22 Week in Ordinary Time, Saturday, September 9, 2006

Scripture: I Cor.4:6b-15. Psalm 145:17-21. Luke 6:1-5

Paul is describing what the apostles of the Lord and he, too, as one of them, must undergo for the sake of the Lord whom they are proclaiming and witnessing to as the move from community to community. Most of them will give up their lives in martyrdom for speaking out that Jesus is Lord. Their love for God seen through Jesus words and life brings them to suffering and rejection on the part of many. They are beaten and persecuted, but God brings them to the Kingdom through their martyrdom. Worldly people look at them as fools and the scum of the earth. They are in the words of Paul, "Fools for Christ's sake." Their only hope was in God and they lived out the cries and anguish of the Psalms. Today, the Psalm response expresses their hope and trust in God: "The Lord is near to all who call upon him." Psalm 145:18. This reminded me of a new book we started to read in the seventh grade at St. William's in East Pittsburgh, Pennsylvania. It was about several of the Roman martyrs who were sought out from a cave (catacombs?) and were witnesses to Jesus by giving up their lives for the Gospel. I was very impressed by their total gift of self and that is about the only thing I remember from our readings in gradeschool.

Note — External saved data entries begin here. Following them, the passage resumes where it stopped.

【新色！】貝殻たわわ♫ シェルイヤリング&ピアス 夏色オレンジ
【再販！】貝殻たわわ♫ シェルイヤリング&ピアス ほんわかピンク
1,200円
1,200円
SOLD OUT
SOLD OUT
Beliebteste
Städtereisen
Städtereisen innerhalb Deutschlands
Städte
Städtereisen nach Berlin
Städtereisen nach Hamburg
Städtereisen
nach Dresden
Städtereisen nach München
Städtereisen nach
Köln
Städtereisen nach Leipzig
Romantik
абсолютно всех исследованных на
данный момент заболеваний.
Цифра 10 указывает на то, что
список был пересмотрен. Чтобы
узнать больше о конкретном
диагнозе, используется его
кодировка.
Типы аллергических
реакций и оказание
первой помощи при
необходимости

Jesus is defending his disciples against those condemning their actions of eating grain-heads of wheat on the Sabbath. Those who are ritualists rather than pastors judge by rules and miss the point of the Sabbath. Jesus has to point out to them that David, on a Sabbath, even went to the house of God and took the bread to feed his soldiers. This sacred bread was reserved for the priests. Jesus' authority came from within his heart and soul in conformity with the true spirit and interpretation of the Sabbath. He caps this off with a very strong and astonishing statement, " The Son of Man ( a title Jesus used for himself) is Lord even of the Sabbath." In another place he also says, "The Sabbath was made for humankind, and not humankind for the Sabbath; so the Son of Man is lord even of the Sabbath." (Mark 2:27-28).

The theme of the grains of wheat made me think of the Eucharist. I thank God that the bread of life and the cup of salvation are the daily gift of Jesus for us his modern disciples. I believe the Eucharist helps us to see the bigger picture of life and not to get lost in some of the nitty-gritty details that filter through the hours of each day. Amen.